------ Given records ------
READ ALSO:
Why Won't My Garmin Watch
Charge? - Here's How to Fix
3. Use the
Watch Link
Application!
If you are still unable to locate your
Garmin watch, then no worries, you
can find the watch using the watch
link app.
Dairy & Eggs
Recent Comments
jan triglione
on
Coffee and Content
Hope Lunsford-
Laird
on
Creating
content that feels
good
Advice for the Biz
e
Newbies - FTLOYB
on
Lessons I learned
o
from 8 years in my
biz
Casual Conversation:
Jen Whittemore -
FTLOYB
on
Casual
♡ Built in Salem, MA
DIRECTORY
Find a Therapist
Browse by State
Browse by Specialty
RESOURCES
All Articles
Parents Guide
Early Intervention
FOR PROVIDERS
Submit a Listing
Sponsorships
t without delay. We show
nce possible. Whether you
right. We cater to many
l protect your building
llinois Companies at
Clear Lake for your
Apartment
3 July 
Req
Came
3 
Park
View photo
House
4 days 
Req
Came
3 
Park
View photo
------
------ Given records ------
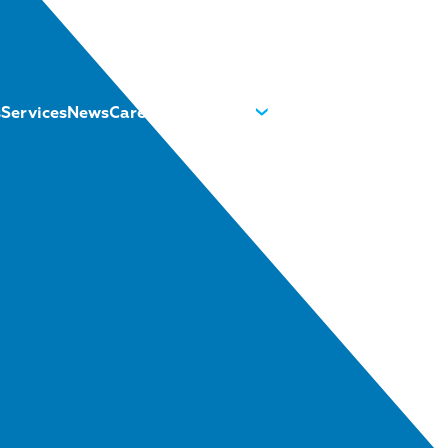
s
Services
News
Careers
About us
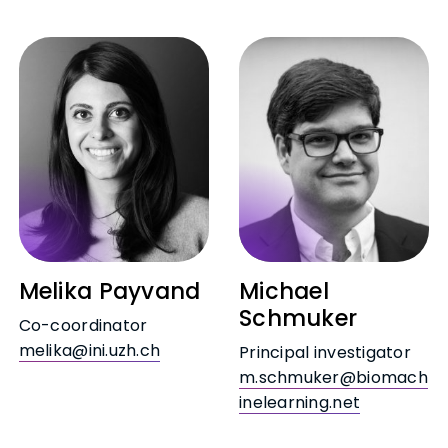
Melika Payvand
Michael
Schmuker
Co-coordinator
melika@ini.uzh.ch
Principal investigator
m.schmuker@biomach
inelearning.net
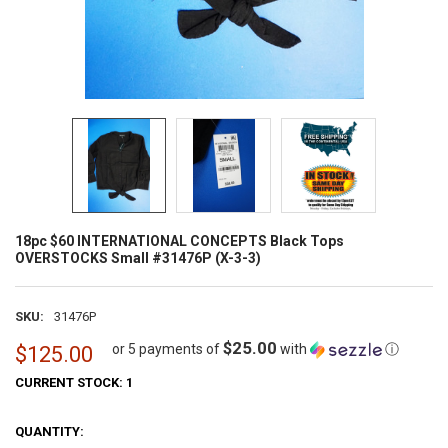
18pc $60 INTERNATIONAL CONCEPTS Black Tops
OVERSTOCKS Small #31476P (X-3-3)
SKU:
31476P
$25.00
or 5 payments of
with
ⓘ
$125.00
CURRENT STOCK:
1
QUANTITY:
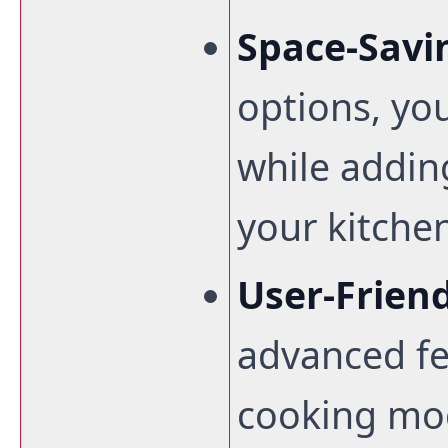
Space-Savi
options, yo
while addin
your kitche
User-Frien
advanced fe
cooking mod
------
------ Given records ------
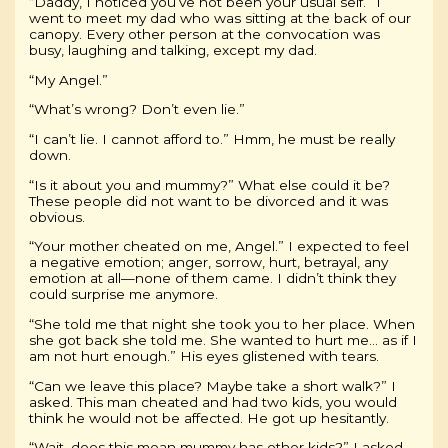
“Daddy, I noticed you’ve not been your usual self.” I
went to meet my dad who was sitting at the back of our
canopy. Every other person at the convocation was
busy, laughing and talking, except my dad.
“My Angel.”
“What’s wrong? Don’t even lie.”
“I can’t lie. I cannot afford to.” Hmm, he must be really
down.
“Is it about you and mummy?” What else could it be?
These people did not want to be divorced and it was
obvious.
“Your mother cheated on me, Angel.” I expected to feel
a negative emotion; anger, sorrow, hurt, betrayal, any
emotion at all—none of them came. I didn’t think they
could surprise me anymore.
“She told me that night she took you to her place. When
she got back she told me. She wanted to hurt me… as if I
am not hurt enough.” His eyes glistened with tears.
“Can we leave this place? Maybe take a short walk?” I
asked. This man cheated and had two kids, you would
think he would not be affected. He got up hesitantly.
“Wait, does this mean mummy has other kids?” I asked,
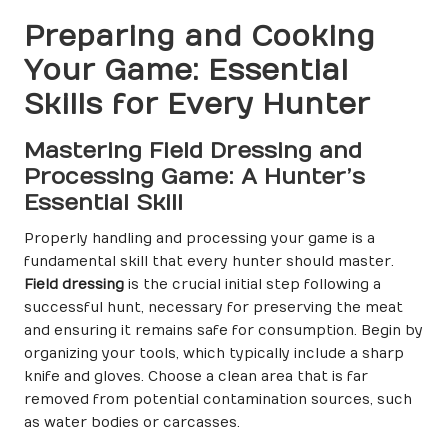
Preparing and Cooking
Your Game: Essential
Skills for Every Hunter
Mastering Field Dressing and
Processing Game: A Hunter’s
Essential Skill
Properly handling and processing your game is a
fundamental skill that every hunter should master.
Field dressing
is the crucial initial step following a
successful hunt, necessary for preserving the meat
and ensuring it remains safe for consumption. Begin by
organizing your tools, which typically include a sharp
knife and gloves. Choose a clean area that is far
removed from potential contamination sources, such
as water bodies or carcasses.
------
Your instructions
Change "canopy" to "tent" in the lines between the one holding "I noticed you’ve" and the one holding "as water bodies or carcasses.", inclusive, and give those lines back with nothing else altered. Leave the pictures out of the answer.

Result of this exercise
“Daddy, I noticed you’ve not been your usual self.” I
went to meet my dad who was sitting at the back of our
tent. Every other person at the convocation was
busy, laughing and talking, except my dad.
“My Angel.”
“What’s wrong? Don’t even lie.”
“I can’t lie. I cannot afford to.” Hmm, he must be really
down.
“Is it about you and mummy?” What else could it be?
These people did not want to be divorced and it was
obvious.
“Your mother cheated on me, Angel.” I expected to feel
a negative emotion; anger, sorrow, hurt, betrayal, any
emotion at all—none of them came. I didn’t think they
could surprise me anymore.
“She told me that night she took you to her place. When
she got back she told me. She wanted to hurt me… as if I
am not hurt enough.” His eyes glistened with tears.
“Can we leave this place? Maybe take a short walk?” I
asked. This man cheated and had two kids, you would
think he would not be affected. He got up hesitantly.
“Wait, does this mean mummy has other kids?” I asked,
Preparing and Cooking
Your Game: Essential
Skills for Every Hunter
Mastering Field Dressing and
Processing Game: A Hunter’s
Essential Skill
Properly handling and processing your game is a
fundamental skill that every hunter should master.
Field dressing
is the crucial initial step following a
successful hunt, necessary for preserving the meat
and ensuring it remains safe for consumption. Begin by
organizing your tools, which typically include a sharp
knife and gloves. Choose a clean area that is far
removed from potential contamination sources, such
as water bodies or carcasses.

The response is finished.